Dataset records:
■ ■ ■ ■ ■
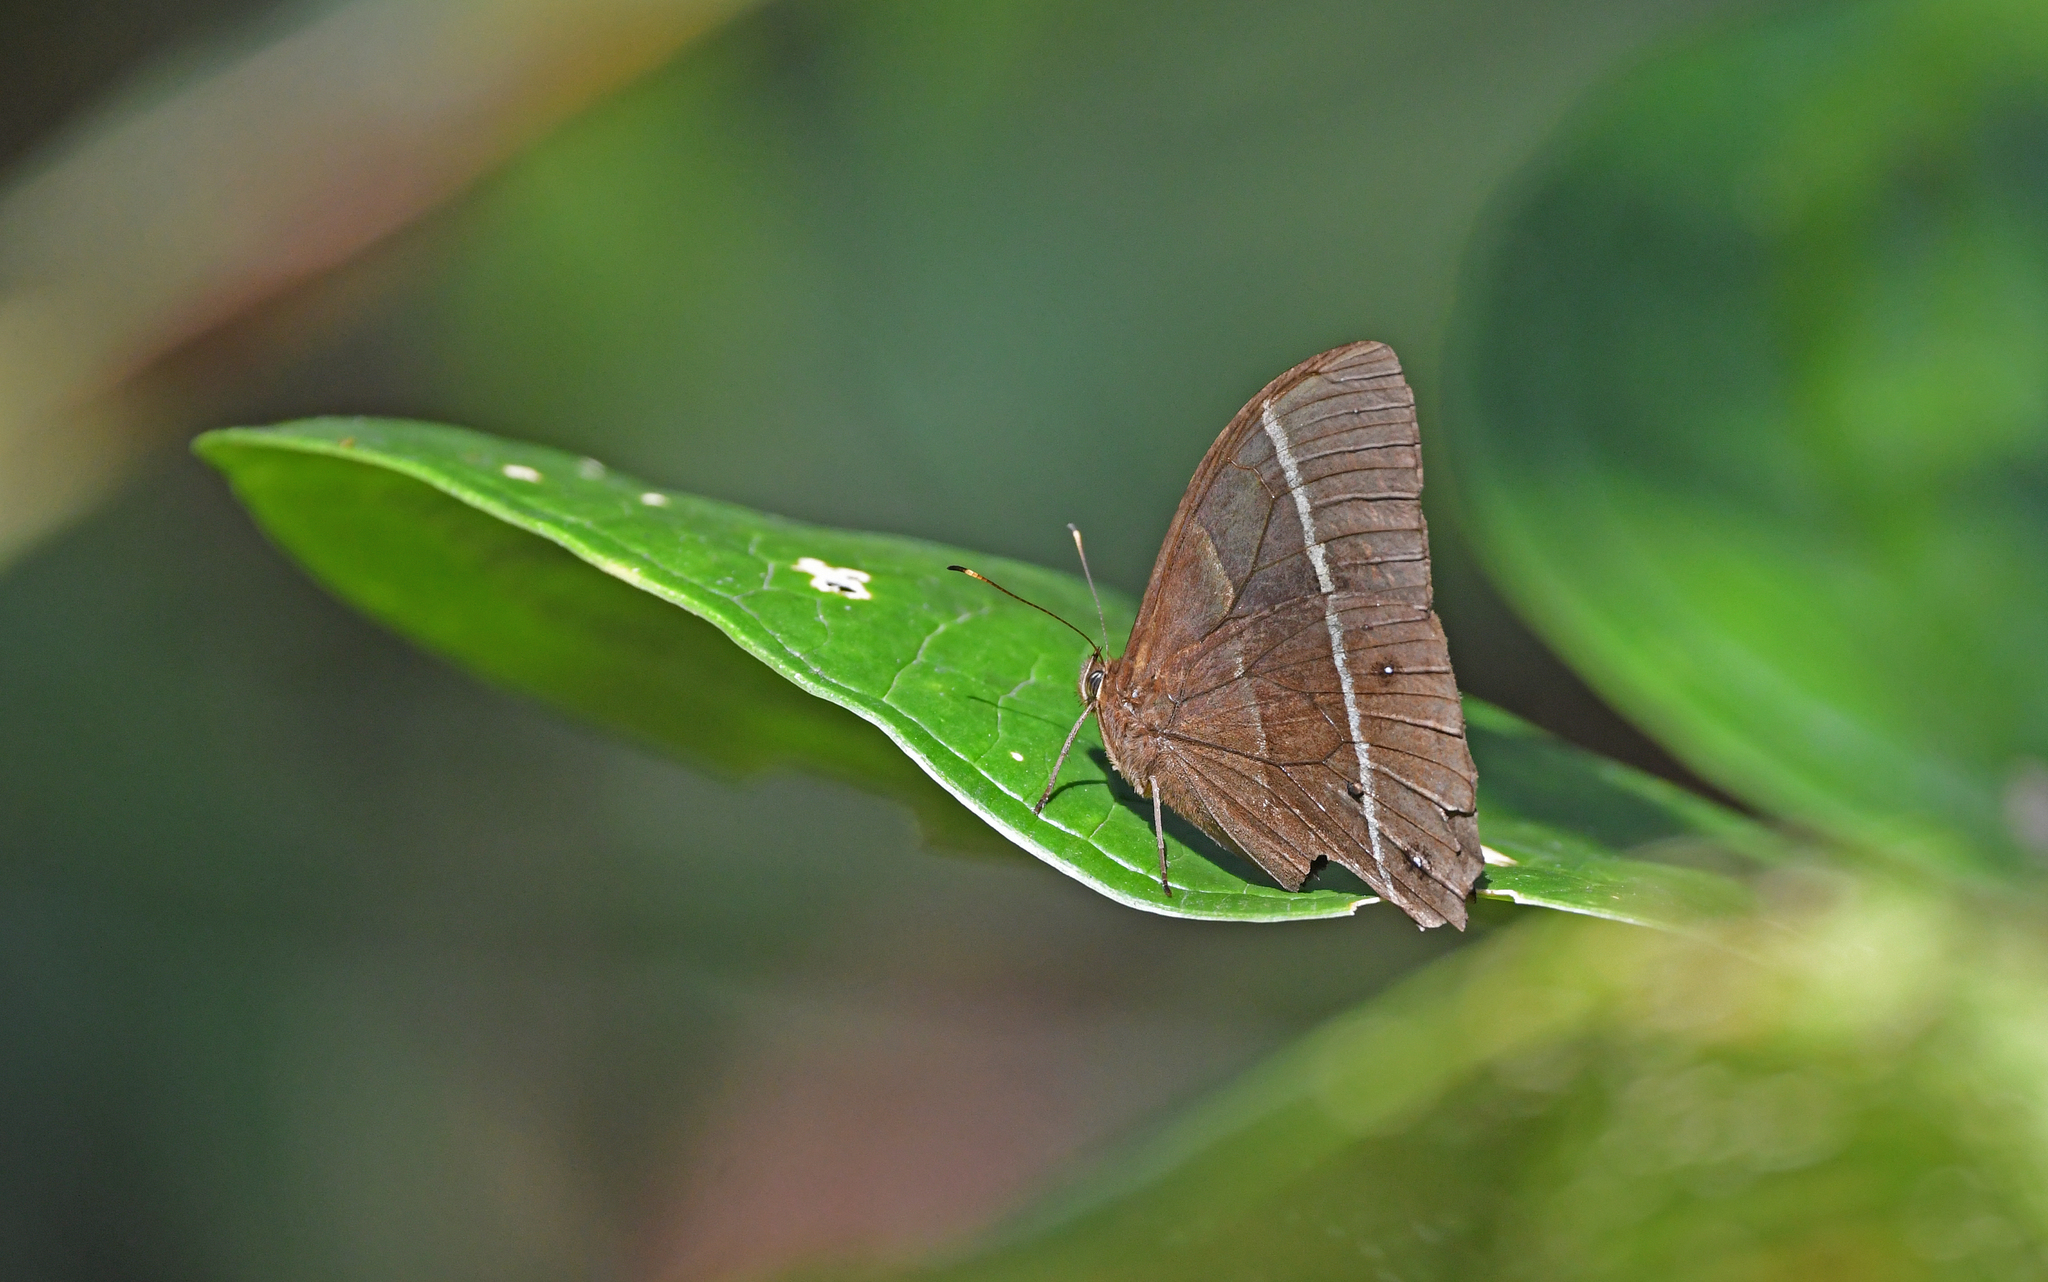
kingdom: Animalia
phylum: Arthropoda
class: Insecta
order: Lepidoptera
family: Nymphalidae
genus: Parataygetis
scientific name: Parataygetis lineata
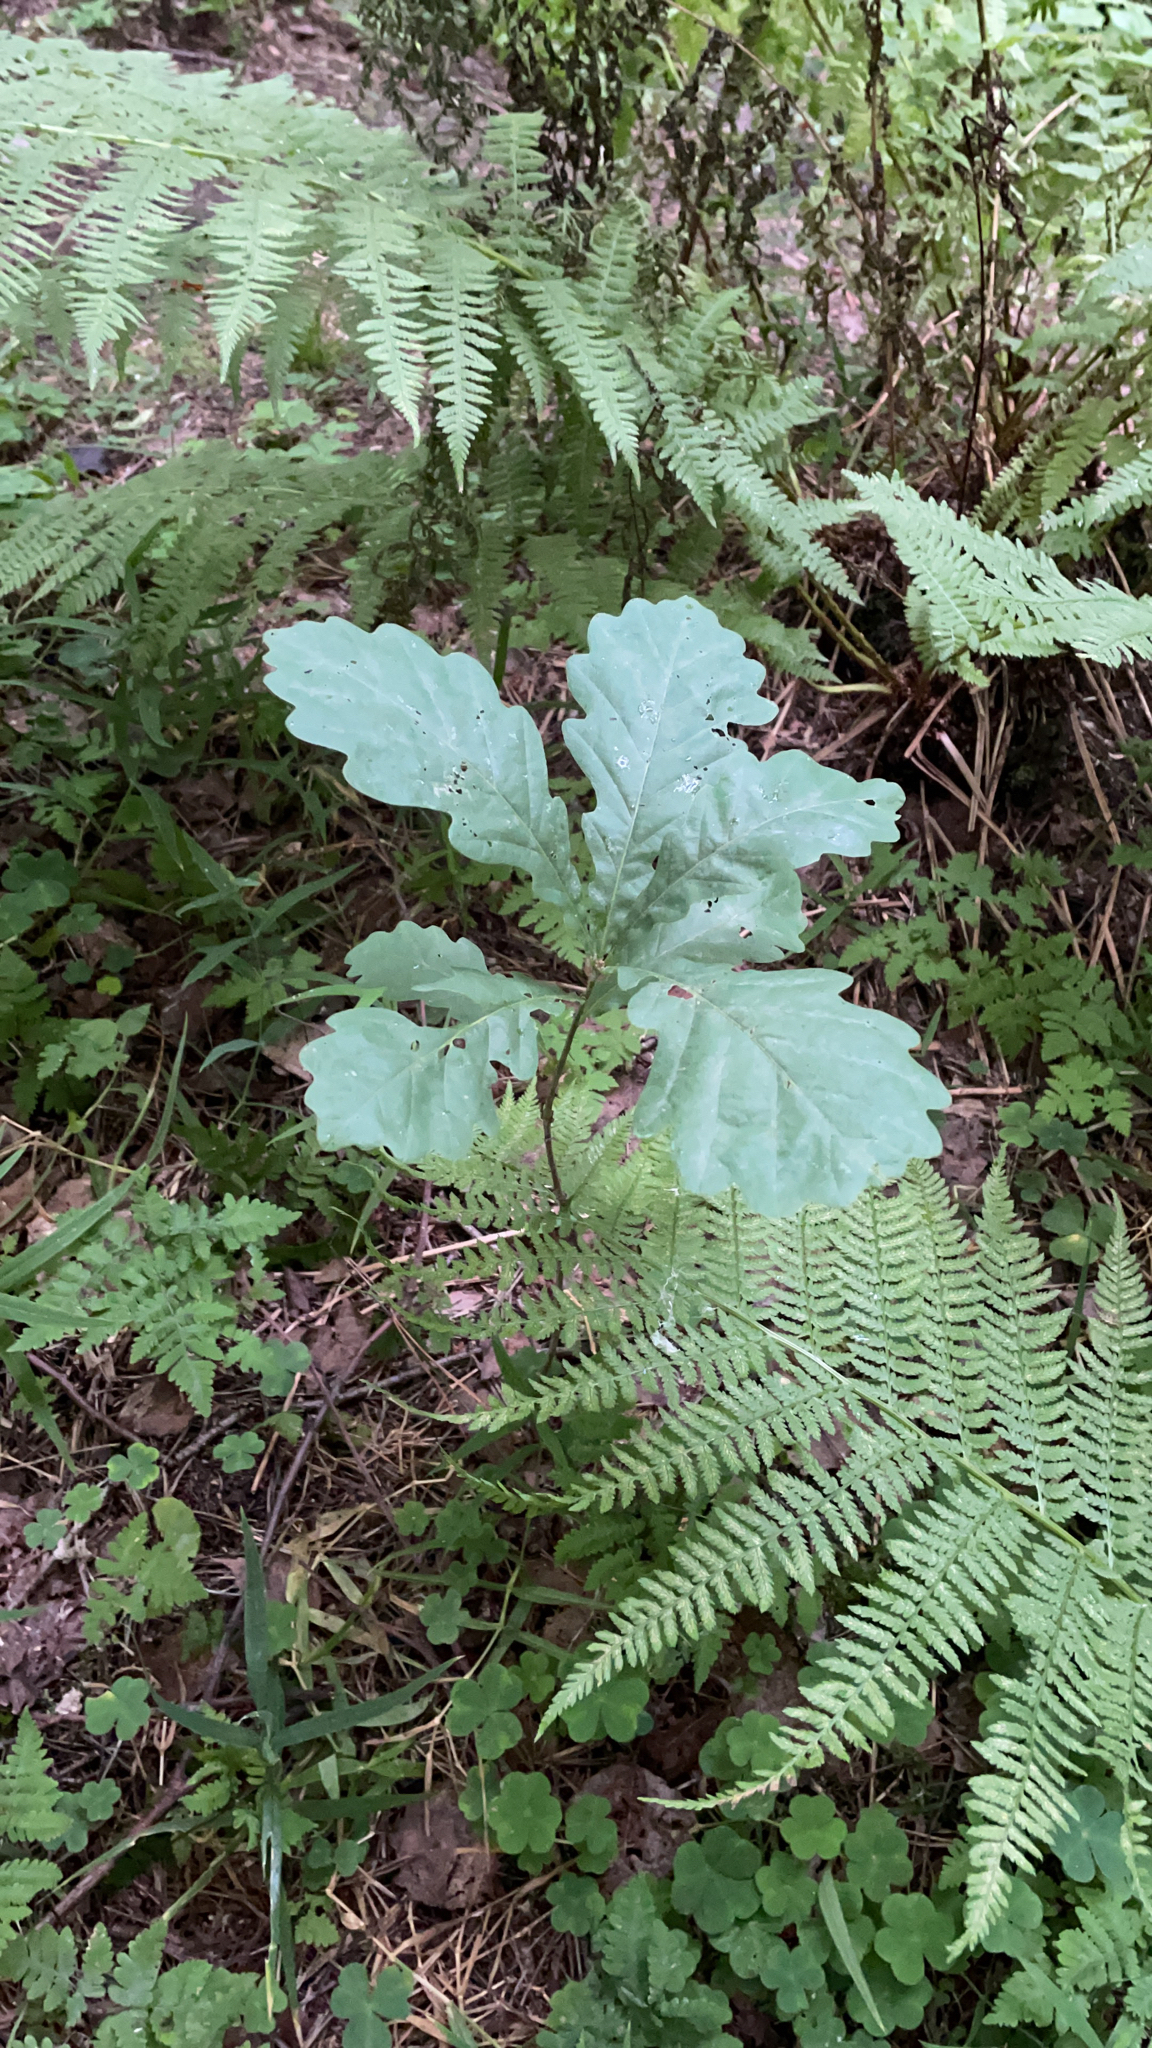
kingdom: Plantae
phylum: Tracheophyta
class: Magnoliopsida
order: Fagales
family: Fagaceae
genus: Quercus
■ ■ ■ ■ ■
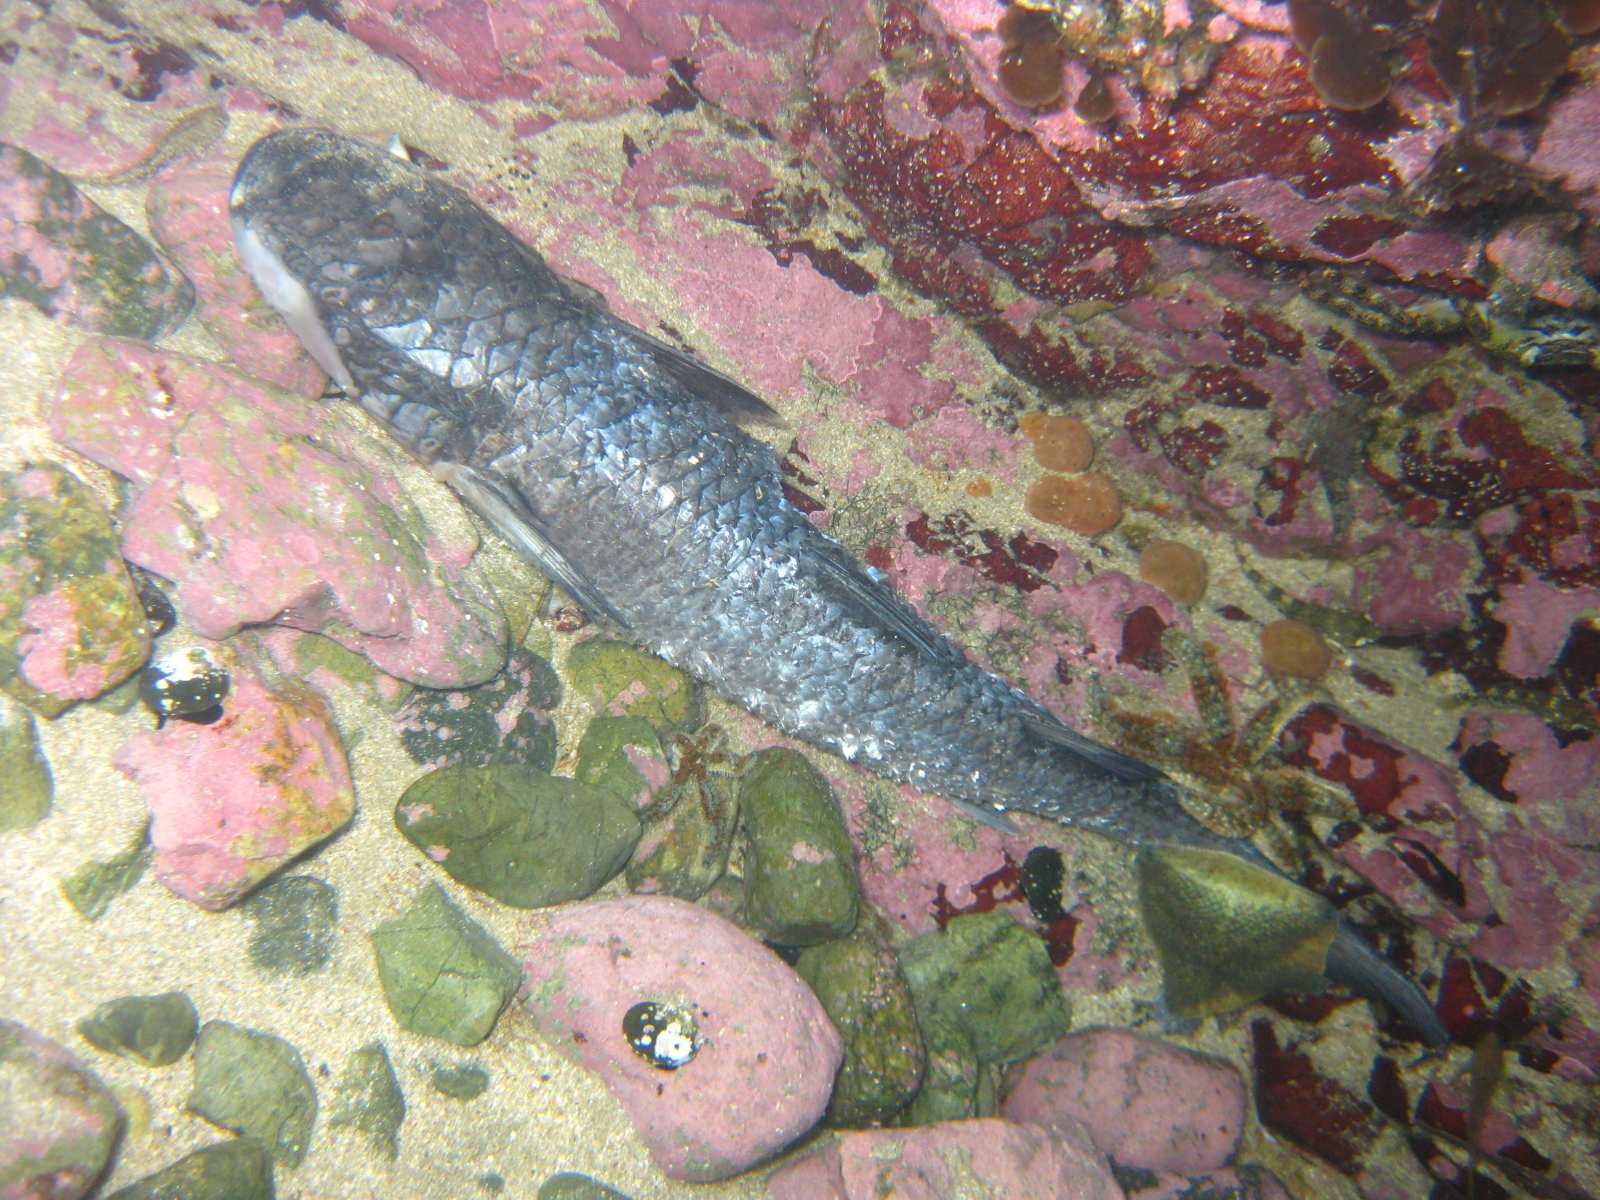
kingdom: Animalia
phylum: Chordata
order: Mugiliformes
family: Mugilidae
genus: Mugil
■ ■ ■ ■ ■
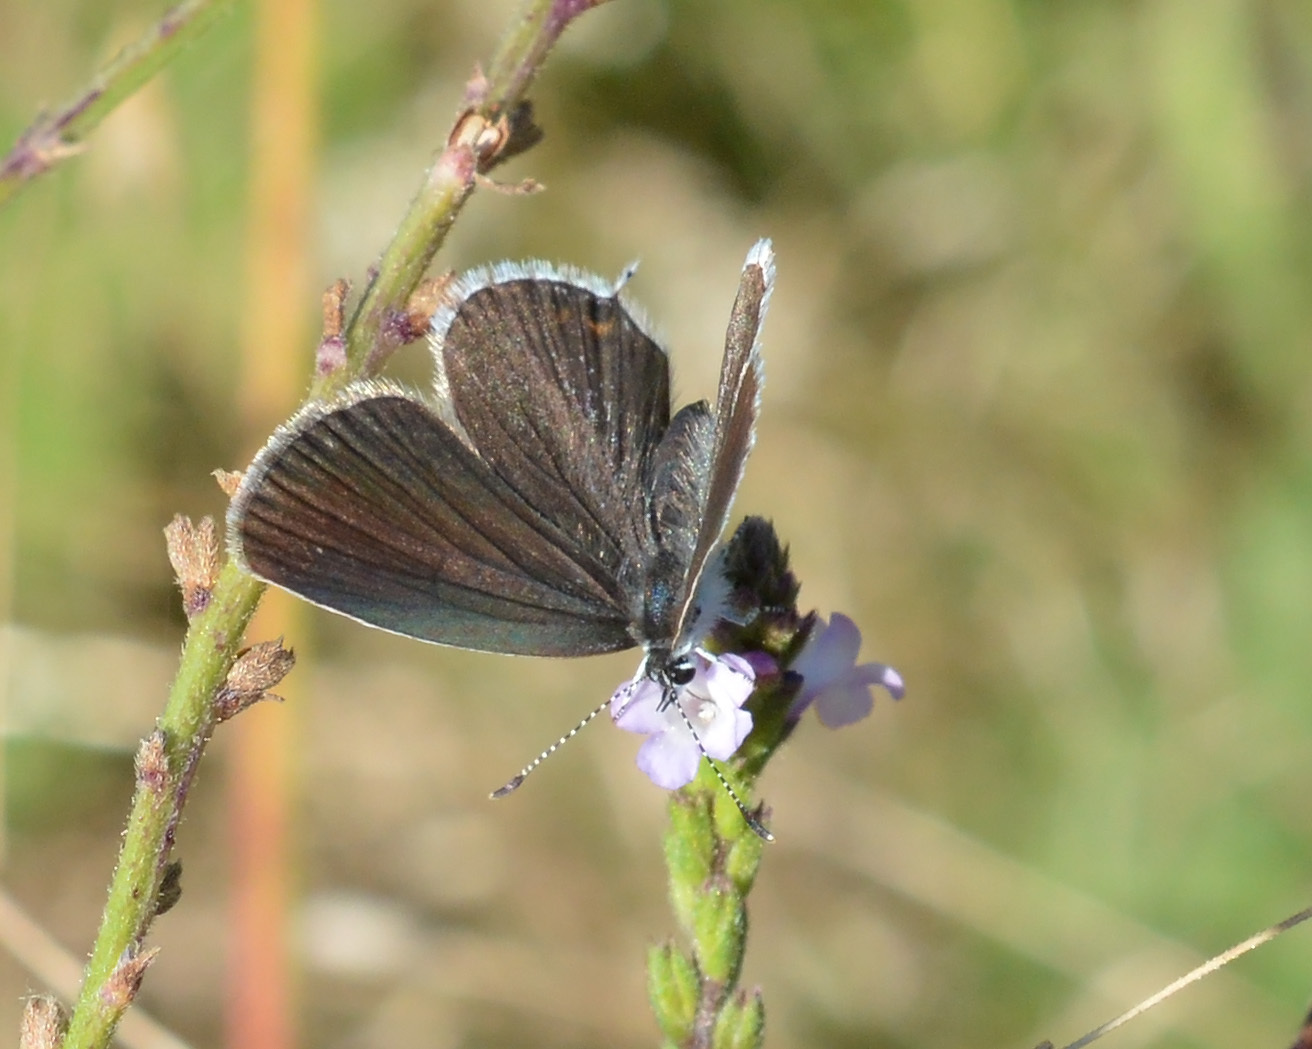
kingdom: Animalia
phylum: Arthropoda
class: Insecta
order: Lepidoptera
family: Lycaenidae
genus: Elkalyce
■ ■ ■ ■ ■
**What you are asked to do**
Write out the rows from the line with "family: Nymphalidae" to the line with "family: Fagaceae", both included, and omit the pictures.

**Solution**
family: Nymphalidae
genus: Parataygetis
scientific name: Parataygetis lineata
kingdom: Plantae
phylum: Tracheophyta
class: Magnoliopsida
order: Fagales
family: Fagaceae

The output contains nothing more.